Des tensions de plus en plus vives
Lundi soir, le président russe Vladimir Poutine a annoncé reconnaître l'indépendance des zones contrôlées par les séparatistes pro-russes dans l'est de l'Ukraine.
Des annonces qui ravivent les tensions, alors qu'une intervention militaire dans la région est crainte depuis plusieurs semaines.
Dans la foulée, plusieurs gouvernements européens ont réagi en condamnant la position du président russe, avant de prendre des sanctions principalement économiques. Ces dernières pourraient également concerner le terrain du sport.

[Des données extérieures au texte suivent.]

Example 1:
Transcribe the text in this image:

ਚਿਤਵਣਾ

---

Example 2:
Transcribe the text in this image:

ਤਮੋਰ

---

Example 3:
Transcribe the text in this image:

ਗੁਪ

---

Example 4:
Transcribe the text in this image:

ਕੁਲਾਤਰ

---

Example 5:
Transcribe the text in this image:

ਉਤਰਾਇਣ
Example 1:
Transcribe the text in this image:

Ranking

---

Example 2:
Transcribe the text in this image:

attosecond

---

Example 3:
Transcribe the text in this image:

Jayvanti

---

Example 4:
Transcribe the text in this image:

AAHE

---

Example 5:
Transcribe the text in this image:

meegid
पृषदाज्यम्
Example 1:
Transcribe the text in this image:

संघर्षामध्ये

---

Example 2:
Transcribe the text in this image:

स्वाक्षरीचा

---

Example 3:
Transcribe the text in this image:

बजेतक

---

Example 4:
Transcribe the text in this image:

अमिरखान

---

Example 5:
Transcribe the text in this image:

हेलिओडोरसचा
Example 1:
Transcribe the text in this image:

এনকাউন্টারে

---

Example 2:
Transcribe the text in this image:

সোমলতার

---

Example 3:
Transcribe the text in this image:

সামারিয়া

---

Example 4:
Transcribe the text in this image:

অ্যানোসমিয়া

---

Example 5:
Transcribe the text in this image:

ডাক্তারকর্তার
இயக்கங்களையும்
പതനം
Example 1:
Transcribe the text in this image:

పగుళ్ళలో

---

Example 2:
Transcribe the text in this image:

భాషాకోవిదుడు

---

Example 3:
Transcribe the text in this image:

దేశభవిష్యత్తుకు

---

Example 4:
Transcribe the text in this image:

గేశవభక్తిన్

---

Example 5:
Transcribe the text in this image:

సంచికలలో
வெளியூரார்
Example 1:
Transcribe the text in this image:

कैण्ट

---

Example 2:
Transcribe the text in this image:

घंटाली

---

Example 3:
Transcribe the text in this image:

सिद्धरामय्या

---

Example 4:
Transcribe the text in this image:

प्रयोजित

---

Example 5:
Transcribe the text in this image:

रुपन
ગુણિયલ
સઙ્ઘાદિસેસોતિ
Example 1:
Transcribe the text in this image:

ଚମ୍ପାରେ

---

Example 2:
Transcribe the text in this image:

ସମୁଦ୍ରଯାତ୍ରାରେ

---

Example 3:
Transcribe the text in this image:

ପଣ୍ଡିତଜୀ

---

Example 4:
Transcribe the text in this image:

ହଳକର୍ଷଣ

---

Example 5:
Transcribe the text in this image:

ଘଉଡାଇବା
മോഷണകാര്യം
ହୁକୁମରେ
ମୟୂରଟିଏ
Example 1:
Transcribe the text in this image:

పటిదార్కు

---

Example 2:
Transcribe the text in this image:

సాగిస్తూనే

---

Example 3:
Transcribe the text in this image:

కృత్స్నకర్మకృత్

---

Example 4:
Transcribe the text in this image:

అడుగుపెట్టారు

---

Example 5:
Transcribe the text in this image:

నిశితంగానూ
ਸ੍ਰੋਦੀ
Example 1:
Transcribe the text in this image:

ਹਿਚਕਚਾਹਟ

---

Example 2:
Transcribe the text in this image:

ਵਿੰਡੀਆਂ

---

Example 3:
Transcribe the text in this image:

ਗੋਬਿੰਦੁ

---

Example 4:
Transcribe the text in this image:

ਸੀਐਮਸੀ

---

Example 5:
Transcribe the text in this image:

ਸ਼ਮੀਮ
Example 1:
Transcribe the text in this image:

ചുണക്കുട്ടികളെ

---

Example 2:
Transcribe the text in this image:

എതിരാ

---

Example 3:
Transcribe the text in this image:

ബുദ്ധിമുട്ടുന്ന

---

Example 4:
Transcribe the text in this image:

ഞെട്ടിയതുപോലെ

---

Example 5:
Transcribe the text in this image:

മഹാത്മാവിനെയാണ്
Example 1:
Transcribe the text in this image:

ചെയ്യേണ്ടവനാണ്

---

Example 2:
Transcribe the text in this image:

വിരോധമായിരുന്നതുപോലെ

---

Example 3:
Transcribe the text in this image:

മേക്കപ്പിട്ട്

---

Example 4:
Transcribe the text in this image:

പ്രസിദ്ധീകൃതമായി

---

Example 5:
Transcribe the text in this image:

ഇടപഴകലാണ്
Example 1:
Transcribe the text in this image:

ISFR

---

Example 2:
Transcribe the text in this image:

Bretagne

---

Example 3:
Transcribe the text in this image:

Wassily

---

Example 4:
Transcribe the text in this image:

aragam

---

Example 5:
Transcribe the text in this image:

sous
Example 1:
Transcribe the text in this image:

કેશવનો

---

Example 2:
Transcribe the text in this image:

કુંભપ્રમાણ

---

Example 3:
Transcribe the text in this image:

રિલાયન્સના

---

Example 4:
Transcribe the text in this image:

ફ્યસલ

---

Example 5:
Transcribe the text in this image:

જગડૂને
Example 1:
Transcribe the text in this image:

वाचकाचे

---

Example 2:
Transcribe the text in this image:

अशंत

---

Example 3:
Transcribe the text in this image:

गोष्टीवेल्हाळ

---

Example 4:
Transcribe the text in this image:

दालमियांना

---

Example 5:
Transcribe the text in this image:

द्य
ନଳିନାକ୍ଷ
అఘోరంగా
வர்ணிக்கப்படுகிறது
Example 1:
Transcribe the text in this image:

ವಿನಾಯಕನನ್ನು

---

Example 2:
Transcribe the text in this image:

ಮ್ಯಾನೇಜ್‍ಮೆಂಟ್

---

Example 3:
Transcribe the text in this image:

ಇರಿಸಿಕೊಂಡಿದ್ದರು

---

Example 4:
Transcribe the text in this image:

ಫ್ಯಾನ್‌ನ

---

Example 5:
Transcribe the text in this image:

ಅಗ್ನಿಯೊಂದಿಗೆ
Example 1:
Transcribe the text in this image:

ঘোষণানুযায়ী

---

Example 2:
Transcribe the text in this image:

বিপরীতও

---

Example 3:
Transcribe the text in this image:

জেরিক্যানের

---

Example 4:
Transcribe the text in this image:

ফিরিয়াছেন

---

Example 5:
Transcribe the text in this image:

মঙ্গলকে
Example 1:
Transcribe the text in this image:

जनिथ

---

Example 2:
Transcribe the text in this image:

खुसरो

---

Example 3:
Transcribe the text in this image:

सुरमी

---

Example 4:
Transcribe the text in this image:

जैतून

Londres et Wembley comme alternative ?
Ainsi, l'idée a déjà été émise de reprogrammer la finale de la plus belle des compétitions de football européen à Londres, dans le stade de Wembley.
Le Premier ministre britannique, Boris Johnson, a affirmé devant le Parlement qu'il n'y avait "aucune chance d'organiser des tournois de football dans une Russie qui envahit des pays souverains".
"Nous n'autoriserons pas le président Poutine à exploiter des événements sur la scène internationale pour légitimer son invasion illégale de l'Ukraine", a pour sa part écrit sur Twitter la secrétaire d'Etat aux Sports britannique, Nadine Dorries.
L'UEFA devra donc peut-être envisager de changer une nouvelle fois la ville hôte de cette finale, après qu'elle se soit tenue à Lisbonne puis Porto plutôt qu'Istanbul lors des deux dernières années, en raison de la pandémie de Covid-19.